Hinzu kommt das Versäumnis, der Invasion und der Verhaftung Andris aktiven oder passiven Widerstand entgegenzusetzen. Die Feigheit setzt sich nach dem Krieg in der Leugnung und Verdrängung der eigenen Schuld fort: Zwischen den Bildern treten die Figuren im Zeugenstand auf und rechtfertigen sich im Nachhinein. Der Irrtum hinsichtlich der Annahme Andri sei ein Jude wird anerkannt, nicht jedoch der sehr viel grundlegendere Irrtum, damit sei eine wie auch immer geartete Minderwertigkeit verbunden. Und tun habe man ja eh nichts können…
Einzig der Pater gesteht sich sein doppeltes Versagen – Andri von dem Mordvorwurf zu entlasten und seinen predigenden Worten folgend kein eigenes Bild auf ihn zu legen – ein.

Der Bildnisgedanke bei Frisch: Identität und Umwelt

Kein Charakter im Stück ist ohne Schuld, Lügen bestimmen ihr Leben und negative Eigenschaften ihr Handeln. Neben der Lehrerfamilie gehört der Pater jedoch zu den positiveren Figuren. Er begegnet Andri mit dem auf Kierkegaard zurückzuführenden Postulat, sich selbst anzunehmen und von den Rollen/Bildern, welche die Mitmenschen einem auferlegen, zu befreien – ein Thema, das Frisch auch seinem Roman Stiller zugrunde legte. Allerdings verstößt der Pater selbst gegen den Bildnisgedanken: Du sollst dir kein Bild von Gott und deinen Nächsten machen. Andri unterliegt nach und nach der Macht seiner feindlichen Umwelt und nimmt ihr Bild an, bis er von ihm selbst gefangen ist.
Indem die Andorraner ihre judenfeindlichen Klischees unwissend auf einen von sich legen, führen sie diese letztlich ad absurdum. Gleichzeitig zeigt Frisch die fatalen Auswirkungen von Vorurteilen auf den Einzelnen: die Unmöglichkeit ihnen zu entkommen, die Verunsicherung, die Vereinzelung sowie die Entfremdung infolge des Selbsthasses oder des Hasses auf die Anderen.

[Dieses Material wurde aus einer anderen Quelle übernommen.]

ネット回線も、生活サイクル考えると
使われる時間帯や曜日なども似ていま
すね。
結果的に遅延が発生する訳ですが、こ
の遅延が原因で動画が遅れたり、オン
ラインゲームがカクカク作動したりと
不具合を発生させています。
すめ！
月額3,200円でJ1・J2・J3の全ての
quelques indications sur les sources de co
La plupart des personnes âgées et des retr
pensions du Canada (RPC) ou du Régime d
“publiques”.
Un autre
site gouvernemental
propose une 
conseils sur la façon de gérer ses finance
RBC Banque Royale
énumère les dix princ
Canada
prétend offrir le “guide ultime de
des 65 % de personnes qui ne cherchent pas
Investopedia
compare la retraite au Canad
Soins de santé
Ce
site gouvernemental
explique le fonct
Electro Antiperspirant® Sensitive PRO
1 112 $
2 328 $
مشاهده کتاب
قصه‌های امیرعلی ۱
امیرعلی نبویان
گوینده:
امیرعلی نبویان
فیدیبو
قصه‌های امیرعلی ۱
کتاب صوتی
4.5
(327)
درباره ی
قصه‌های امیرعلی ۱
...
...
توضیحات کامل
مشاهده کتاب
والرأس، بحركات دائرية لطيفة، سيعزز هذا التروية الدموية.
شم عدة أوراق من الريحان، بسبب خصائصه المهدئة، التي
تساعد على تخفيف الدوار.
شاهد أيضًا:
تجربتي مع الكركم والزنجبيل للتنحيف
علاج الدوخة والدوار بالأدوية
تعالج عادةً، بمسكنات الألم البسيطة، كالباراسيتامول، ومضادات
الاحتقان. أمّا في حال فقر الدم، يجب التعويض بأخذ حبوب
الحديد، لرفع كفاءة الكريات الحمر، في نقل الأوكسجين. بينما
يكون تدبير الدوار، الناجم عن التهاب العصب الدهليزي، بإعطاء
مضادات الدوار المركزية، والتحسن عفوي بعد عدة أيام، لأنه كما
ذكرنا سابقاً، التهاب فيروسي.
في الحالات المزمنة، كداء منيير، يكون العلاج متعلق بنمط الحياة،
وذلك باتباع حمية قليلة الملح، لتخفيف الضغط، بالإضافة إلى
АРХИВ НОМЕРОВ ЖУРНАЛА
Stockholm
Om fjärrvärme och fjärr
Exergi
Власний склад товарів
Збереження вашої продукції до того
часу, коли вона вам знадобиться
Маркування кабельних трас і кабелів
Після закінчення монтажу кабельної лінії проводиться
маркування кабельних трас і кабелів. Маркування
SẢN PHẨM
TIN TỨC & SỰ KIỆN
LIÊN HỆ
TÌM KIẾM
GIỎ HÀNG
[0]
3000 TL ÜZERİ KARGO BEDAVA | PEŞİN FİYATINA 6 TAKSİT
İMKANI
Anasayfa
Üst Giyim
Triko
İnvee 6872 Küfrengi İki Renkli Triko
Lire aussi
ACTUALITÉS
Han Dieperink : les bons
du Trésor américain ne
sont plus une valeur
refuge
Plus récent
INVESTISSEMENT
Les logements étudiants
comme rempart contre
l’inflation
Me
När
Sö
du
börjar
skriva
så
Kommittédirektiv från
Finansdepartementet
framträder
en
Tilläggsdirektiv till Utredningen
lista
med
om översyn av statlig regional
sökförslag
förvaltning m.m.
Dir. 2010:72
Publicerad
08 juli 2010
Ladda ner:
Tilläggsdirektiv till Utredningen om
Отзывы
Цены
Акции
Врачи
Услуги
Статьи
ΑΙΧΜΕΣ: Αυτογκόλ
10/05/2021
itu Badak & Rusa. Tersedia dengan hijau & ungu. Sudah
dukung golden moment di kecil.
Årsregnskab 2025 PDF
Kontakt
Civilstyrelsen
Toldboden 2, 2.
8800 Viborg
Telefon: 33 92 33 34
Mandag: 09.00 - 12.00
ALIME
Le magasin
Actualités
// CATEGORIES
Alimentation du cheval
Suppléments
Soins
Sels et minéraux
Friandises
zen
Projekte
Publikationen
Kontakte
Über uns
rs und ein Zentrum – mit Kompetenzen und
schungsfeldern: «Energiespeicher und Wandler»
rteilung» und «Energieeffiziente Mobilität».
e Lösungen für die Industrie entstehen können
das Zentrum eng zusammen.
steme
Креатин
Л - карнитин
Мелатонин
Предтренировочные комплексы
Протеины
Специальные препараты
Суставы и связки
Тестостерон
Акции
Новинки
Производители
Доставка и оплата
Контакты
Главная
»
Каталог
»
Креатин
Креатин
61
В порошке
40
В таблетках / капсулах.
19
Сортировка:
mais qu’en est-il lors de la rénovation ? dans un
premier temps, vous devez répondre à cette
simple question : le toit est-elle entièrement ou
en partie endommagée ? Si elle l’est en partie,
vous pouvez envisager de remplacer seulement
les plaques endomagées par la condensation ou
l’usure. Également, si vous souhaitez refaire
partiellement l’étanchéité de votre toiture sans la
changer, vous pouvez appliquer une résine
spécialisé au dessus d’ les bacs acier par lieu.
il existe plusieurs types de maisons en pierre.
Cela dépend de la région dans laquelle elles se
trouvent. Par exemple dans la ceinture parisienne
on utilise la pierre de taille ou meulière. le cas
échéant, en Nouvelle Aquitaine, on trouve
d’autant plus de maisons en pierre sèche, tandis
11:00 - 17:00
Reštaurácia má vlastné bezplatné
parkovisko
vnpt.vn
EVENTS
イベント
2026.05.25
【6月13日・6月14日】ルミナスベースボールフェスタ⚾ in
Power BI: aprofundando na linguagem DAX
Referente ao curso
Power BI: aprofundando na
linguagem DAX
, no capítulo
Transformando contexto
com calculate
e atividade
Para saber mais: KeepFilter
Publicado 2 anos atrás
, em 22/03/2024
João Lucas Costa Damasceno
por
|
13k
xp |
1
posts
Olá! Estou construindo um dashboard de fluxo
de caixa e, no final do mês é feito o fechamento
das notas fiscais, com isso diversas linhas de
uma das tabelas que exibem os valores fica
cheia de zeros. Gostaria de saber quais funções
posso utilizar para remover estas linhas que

Andorra: Ein Stück wider das Vergessen

Andorra ist vielleicht nicht das beste Stück im Gesamtwerk Frischs, stellt jedoch angesichts der Verdrängungstendenzen (nicht nur) in der deutschen Nachkriegsgesellschaft einen wichtigen Anstoß zur Aufarbeitung dar. Der Zeigefinger, den die Soldaten Andri bei seiner Gefangennahme abhacken, um an den Ring der Senora zu gelangen, das ist auch der mahnende Fingerzeig des Autors gegen den Mantel des Verschweigens.